Natalie Brown

Personal information
- Full name: Natalie Brown
- Born: 16 October 1990 (age 35) Whiston, Merseyside, England
- Batting: Right-handed
- Bowling: Right-arm medium
- Role: All-rounder

Domestic team information
- 2006–present: Lancashire
- 2016–2016: Lancashire Thunder
- 2020–2022: North West Thunder
- 2021: Manchester Originals

Career statistics
| Competition | WLA | WT20 |
| Matches | 113 | 82 |
| Runs scored | 1,975 | 887 |
| Batting average | 20.78 | 17.74 |
| 100s/50s | 2/6 | 0/2 |
| Top score | 112* | 80 |
| Balls bowled | 3,154 | 736 |
| Wickets | 68 | 44 |
| Bowling average | 26.08 | 16.34 |
| 5 wickets in innings | 1 | 0 |
| 10 wickets in match | 0 | 0 |
| Best bowling | 5/9 | 4/21 |
| Catches/stumpings | 38/– | 19/– |
- Source: CricketArchive, 4 October 2022

= Natalie Brown (cricketer) =

English cricketer

Natalie Brown (born 16 October 1990) is an English cricketer who currently plays for Lancashire. An all-rounder, she is a right-handed batter and right-arm medium bowler. She previously played for Lancashire Thunder, Manchester Originals and North West Thunder.

==Early life==
Brown was born on 16 October 1990 in Whiston, Merseyside.

==Domestic career==
Brown made her county debut in 2006, for Lancashire against Somerset.
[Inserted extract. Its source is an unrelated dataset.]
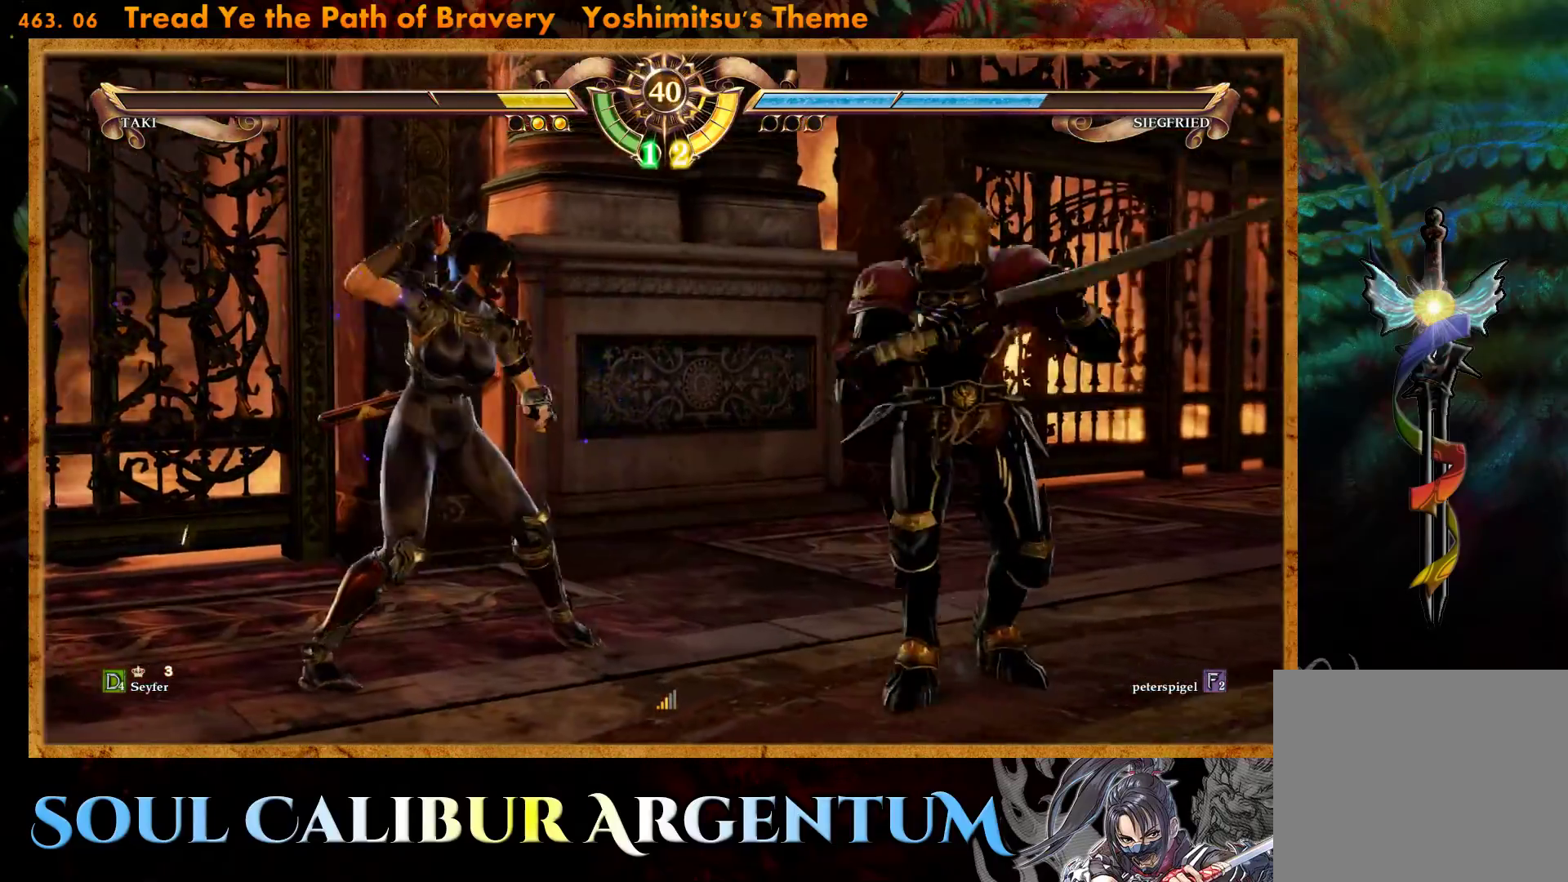
{"buttons": ["CROSS"], "events": [[50, "DPAD_RIGHT", "up"]]}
Brown's first standout year came with the ball in 2008, where she took 8 wickets at an average of 22.62 in the County Championship, including 4/31 taken against Somerset. In 2010 she again did well with the ball, taking 12 wickets in the County Championship at an average of 18.58. In 2011, Brown made her maiden county century, scoring 101 against Devon, and overall scoring 250 runs at an average of 31.25, the most for her side. In 2012, she was her side's leading run-scorer and leading wicket-taker in the County Championship, with 198 runs and 12 wickets, including her List A best bowling of 5/9, taken against Wales.

In the 2013 and 2014 County Championships, Brown again passed the 200-run mark, and in 2014 made her second county century, scoring 112* against Cheshire. In 2015, she was again her side's leading run-scorer in the County Championship, with 156 runs, and in 2016 she was Lancashire's leading wicket-taker, with 9 wickets at an average of 12.77, in the Twenty20 Cup.

In 2017, Lancashire won the double of the County Championship and the 2017 Women's Twenty20 Cup, with Brown appearing in every match. Personal highpoints came mainly in the Twenty20 Cup, where she hit her T20 high score of 70 against Middlesex, and took 9 wickets at an average of 9.44. The next season, Brown took 7 wickets at an average of 13.14 in the Twenty20 Cup. She played four matches for the side in the 2021 Women's Twenty20 Cup, scoring 31 runs and taking 1 wicket. In the 2022 Women's Twenty20 Cup, Brown achieved both her Twenty20 high score and best bowling figures, scoring 80 against Cumbria and taking 4/21 against Derbyshire.

Brown also played for Lancashire Thunder in the Women's Cricket Super League between 2016 and 2019. She played 15 matches overall, scoring 66 runs at an average of 8.25 and taking 1 wicket.

In 2020, Brown played for North West Thunder in the Rachael Heyhoe Flint Trophy. She appeared in all six matches, scoring 189 runs at an average of 31.50 and taking 4 wickets. She hit one half-century, scoring 52 in a victory over Lightning. In 2021, she appeared in ten matches for the side across the Rachael Heyhoe Flint Trophy and the Charlotte Edwards Cup, taking two wickets and making a high score of 25. She also played for Manchester Originals in The Hundred, making four appearances. Brown played two matches for North West Thunder in 2022, both in the Rachael Heyhoe Flint Trophy, scoring 33 runs. At the end of the 2022 season, it was announced that Brown had been released by North West Thunder.

Brown also played in the Super Fours in 2011 and 2012, for Rubies, helping the side win the T20 competition in 2012.